Thousands of Afghans are fleeing the country every day, smugglers have said, mostly on three routes all of which begin in Herat – a smuggling hub. The most direct, expensive, and dangerous route goes from there to Tehran via a crossing at Kohsan where migrants have to swim a deadly river, but stand the least chance of getting caught. A second route goes south to Zaranj before the crossing into Iran, to a safehouse in Kerman. From there, the migrants are taken to Tehran when the coast is clear of guards. The third and most-common route goes via Pakistan to Iran – it is the cheapest, but has the largest chance of capture

UN data reveals that 400,000 people have fled their homes inside Afghanistan since the start of the year, with almost 300,000 of those fleeing since May as fighting between the government and Taliban stepped up.

The vast majority of those are still inside the country, the UN says, but with Islamist fighters making rapid gains in almost every region and government forces in retreat, many are looking to leave the country.

Just how many is largely unknown. The UN says just 200 crossed the border into Iran on the weekend just gone, but only counts those who are officially registered as refugees.
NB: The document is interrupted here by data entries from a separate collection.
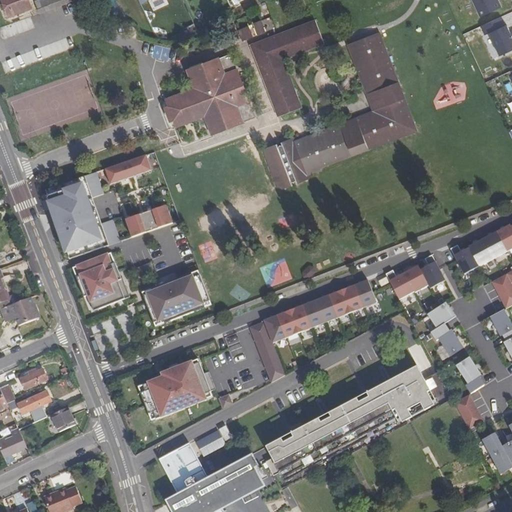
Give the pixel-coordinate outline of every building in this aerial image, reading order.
[(29,0),(3,0),(9,17),(33,8),(29,0)] [(471,0),(480,18),(501,8),(497,0),(471,0)] [(281,56),(324,39),(315,17),(254,41),(283,115),(301,108),(281,56)] [(24,19),(11,25),(16,35),(28,29),(24,19)] [(254,22),(258,35),(268,32),(264,19),(254,22)] [(252,26),(242,27),(244,39),(254,38),(252,26)] [(511,37),(511,34),(507,26),(489,34),(500,57),(511,51),(511,37)] [(310,168),(310,170),(417,128),(380,29),(378,30),(415,127),(310,168)] [(415,127),(378,30),(351,40),(378,111),(300,142),(298,138),(296,134),(262,147),(279,190),(313,177),(310,170),(310,168),(415,127)] [(281,56),(301,108),(304,107),(286,58),(325,42),(324,39),(281,56)] [(378,111),(351,40),(347,41),(372,109),(298,138),(300,142),(378,111)] [(283,115),(254,41),(251,42),(280,116),(283,115)] [(155,47),(153,57),(164,60),(166,50),(155,47)] [(249,98),(237,67),(224,72),(217,55),(187,67),(194,85),(166,96),(176,123),(205,113),(212,132),(243,120),(236,103),(249,98)] [(446,98),(463,100),(465,87),(448,85),(446,98)] [(252,103),(243,106),(247,119),(256,116),(252,103)] [(105,170),(111,186),(152,171),(147,156),(105,170)] [(98,173),(85,177),(92,198),(105,194),(98,173)] [(92,198),(85,177),(45,190),(68,260),(108,246),(101,224),(92,198)] [(132,238),(174,224),(167,206),(126,220),(132,238)] [(101,224),(108,246),(121,242),(114,220),(101,224)] [(507,252),(511,249),(511,229),(511,227),(510,225),(497,232),(507,252)] [(479,268),(507,252),(497,232),(468,247),(469,249),(479,268)] [(450,250),(453,257),(461,253),(457,246),(450,250)] [(463,276),(479,268),(469,249),(461,253),(453,257),(463,276)] [(87,295),(94,311),(130,297),(124,282),(123,282),(122,278),(116,262),(112,264),(109,254),(77,266),(81,275),(76,277),(84,297),(87,295)] [(425,259),(428,266),(435,262),(432,256),(425,259)] [(428,266),(420,270),(429,286),(430,289),(445,281),(435,262),(428,266)] [(396,278),(389,282),(399,302),(429,286),(420,270),(418,266),(396,278)] [(389,282),(396,278),(393,271),(385,275),(389,282)] [(511,271),(492,283),(506,309),(511,306),(511,271)] [(192,272),(164,282),(157,285),(143,290),(155,322),(164,319),(166,323),(207,307),(205,303),(212,300),(201,274),(194,276),(192,272)] [(3,281),(0,274),(0,306),(0,307),(13,301),(12,299),(7,286),(5,287),(3,281)] [(250,328),(271,382),(285,375),(273,343),(377,303),(369,281),(265,320),(262,322),(262,323),(250,328)] [(13,301),(0,307),(2,312),(3,312),(13,307),(22,303),(19,296),(12,299),(13,301)] [(22,303),(13,307),(18,319),(21,327),(42,319),(33,299),(22,303)] [(448,304),(424,317),(437,341),(439,339),(450,356),(464,347),(453,330),(451,331),(446,324),(456,317),(448,304)] [(13,307),(3,312),(9,323),(18,319),(13,307)] [(511,326),(504,311),(490,318),(499,336),(502,335),(511,329),(511,326)] [(511,329),(502,335),(506,343),(511,339),(511,329)] [(466,386),(471,394),(485,385),(481,377),(483,376),(471,358),(457,367),(468,384),(466,386)] [(156,419),(207,399),(205,394),(211,392),(217,389),(210,372),(204,374),(200,363),(191,367),(190,363),(163,374),(164,377),(143,385),(145,392),(141,393),(149,414),(154,412),(156,419)] [(342,448),(350,444),(397,419),(396,416),(408,410),(416,405),(418,409),(435,399),(425,381),(424,379),(417,367),(392,380),(394,384),(369,397),(372,402),(366,406),(365,405),(361,407),(362,408),(359,409),(357,404),(331,417),(334,423),(328,426),(327,425),(323,427),(324,428),(322,429),(319,424),(293,438),(296,443),(290,446),(289,445),(285,447),(286,448),(283,449),(281,444),(268,451),(271,459),(265,462),(272,475),(279,471),(283,480),(343,448),(342,448)] [(23,381),(27,391),(49,382),(45,372),(43,372),(41,369),(29,374),(31,378),(23,381)] [(425,381),(437,375),(436,373),(424,379),(425,381)] [(437,375),(425,381),(435,399),(447,393),(437,375)] [(8,405),(15,402),(16,401),(9,387),(1,390),(1,391),(8,405)] [(0,412),(9,409),(8,405),(1,391),(0,391),(0,412)] [(19,405),(24,416),(53,403),(48,393),(19,405)] [(220,399),(224,407),(234,402),(229,394),(220,399)] [(470,395),(453,403),(469,430),(485,422),(470,395)] [(15,402),(8,405),(9,409),(10,412),(18,408),(15,402)] [(69,410),(52,417),(60,434),(77,427),(69,410)] [(482,440),(500,475),(511,468),(511,464),(511,424),(508,426),(511,434),(511,441),(502,447),(495,433),(482,440)] [(201,455),(236,441),(230,427),(196,440),(201,455)] [(0,448),(6,462),(29,453),(20,433),(12,437),(15,442),(8,445),(7,443),(0,446),(0,448)] [(224,511),(219,502),(258,482),(250,464),(211,485),(189,444),(160,460),(179,497),(183,495),(187,502),(183,504),(187,511),(224,511)] [(75,486),(66,490),(73,507),(82,503),(75,486)] [(43,497),(49,511),(64,511),(73,508),(73,507),(66,490),(65,488),(43,497)] [(257,511),(266,511),(267,504),(258,503),(257,511)]
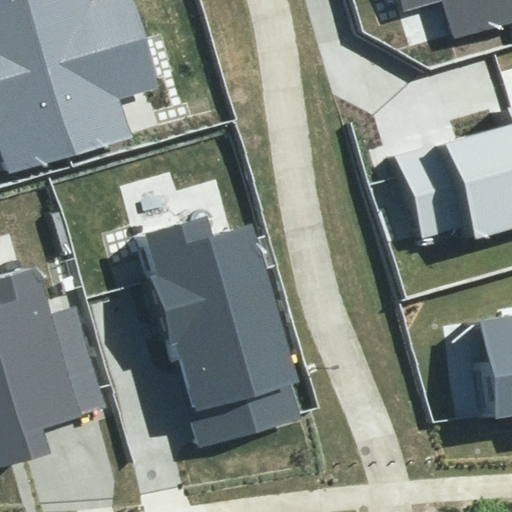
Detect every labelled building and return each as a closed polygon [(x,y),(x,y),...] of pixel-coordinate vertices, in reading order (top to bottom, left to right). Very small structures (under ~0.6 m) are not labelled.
[(0,0),(0,172),(131,142),(119,94),(159,84),(138,0),(0,0)] [(511,0),(404,0),(407,8),(434,0),(444,0),(457,39),(511,22),(511,0)] [(511,128),(404,153),(424,240),(511,219),(511,105),(509,106),(511,119),(511,128)] [(128,245),(116,248),(149,372),(168,367),(193,463),(301,435),(242,207),(201,217),(197,203),(122,222),(128,245)] [(0,446),(3,445),(0,436),(0,418),(96,391),(71,302),(37,311),(22,258),(0,264),(0,446)] [(511,315),(482,319),(493,418),(511,415),(511,315)]
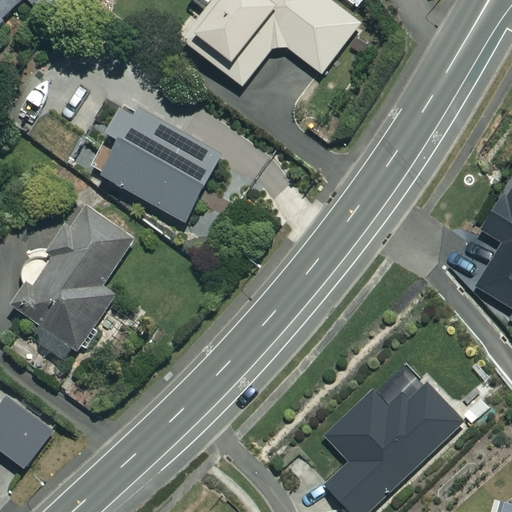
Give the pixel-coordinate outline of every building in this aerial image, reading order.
[(40,0),(0,0),(0,23),(24,0),(27,0),(34,6),(40,0)] [(331,0),(220,0),(185,46),(243,91),(279,44),(323,77),(362,26),(330,1),(331,0)] [(105,178),(188,225),(226,157),(143,111),(139,120),(127,113),(113,138),(124,144),(105,178)] [(478,288),(511,308),(511,194),(509,199),(505,197),(485,232),(504,243),(478,288)] [(74,356),(118,296),(104,285),(135,244),(94,214),(76,239),(68,233),(47,261),(55,267),(33,297),(24,289),(11,307),(31,321),(24,331),(41,343),(38,348),(60,364),(69,351),(74,356)] [(374,511),(466,424),(431,387),(412,406),(405,398),(392,411),(376,395),(327,442),(352,468),(329,490),(350,511),(374,511)] [(0,454),(24,472),(52,434),(9,403),(4,410),(0,407),(0,454)] [(500,511),(511,511),(511,504),(503,502),(500,511)]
But with the Taliban in control of most major border crossings and foreign nations shutting their doors – Pakistan, the largest recipient of Afghan refugees to date, has refused to take any more – it is perhaps not surprising that many, if not most, of those fleeing are doing so under the radar.  

Speaking to the MailOnline by phone from Zaranj, one smuggler said: ‘I and my team here used to send around 50 or even fewer people to Iran on our pickup trucks each day for years it now stands at 100 or 150 on a good day.

‘I should thank Trump, Biden and the Americans. Many of these people are highly educated, sometimes I regret sending them out, but it may save their lives.

‘We are responsible for getting these people to Teheran, and our job ends there.

‘But I know through talking with many of them that their final destination is not Iran. Many have plans for Europe in their heads. Thousands are being sent out of Afghanistan each day through this city.’

But the perilous 1,500 mile journey across Iran holds its own dangers for the refugees as they must negotiate mountain ranges and canyons as they head west.

The reason they are leaving the war-torn country in a mass exodus is explained by 16-year-old Adul Tawab, who lost his uncle Saranwah Nadir in a brutal Taliban attack on his village.

Adul’s graphic photographs, shot on his mobile phone, showed appalling scenes of carnage from the site in Mohammad Agha district, about two hours south of Kabul, with women and children among those slaughtered.

Adul told MaiOnline that people suspected of working with the government, including his uncle, who was a judge were tortured and executed. Some were beheaded and their heads displayed on stakes, while others were thrown into a wheat threshing machine. His uncle was shot, then his body dragged around, wrapped in barbed wire.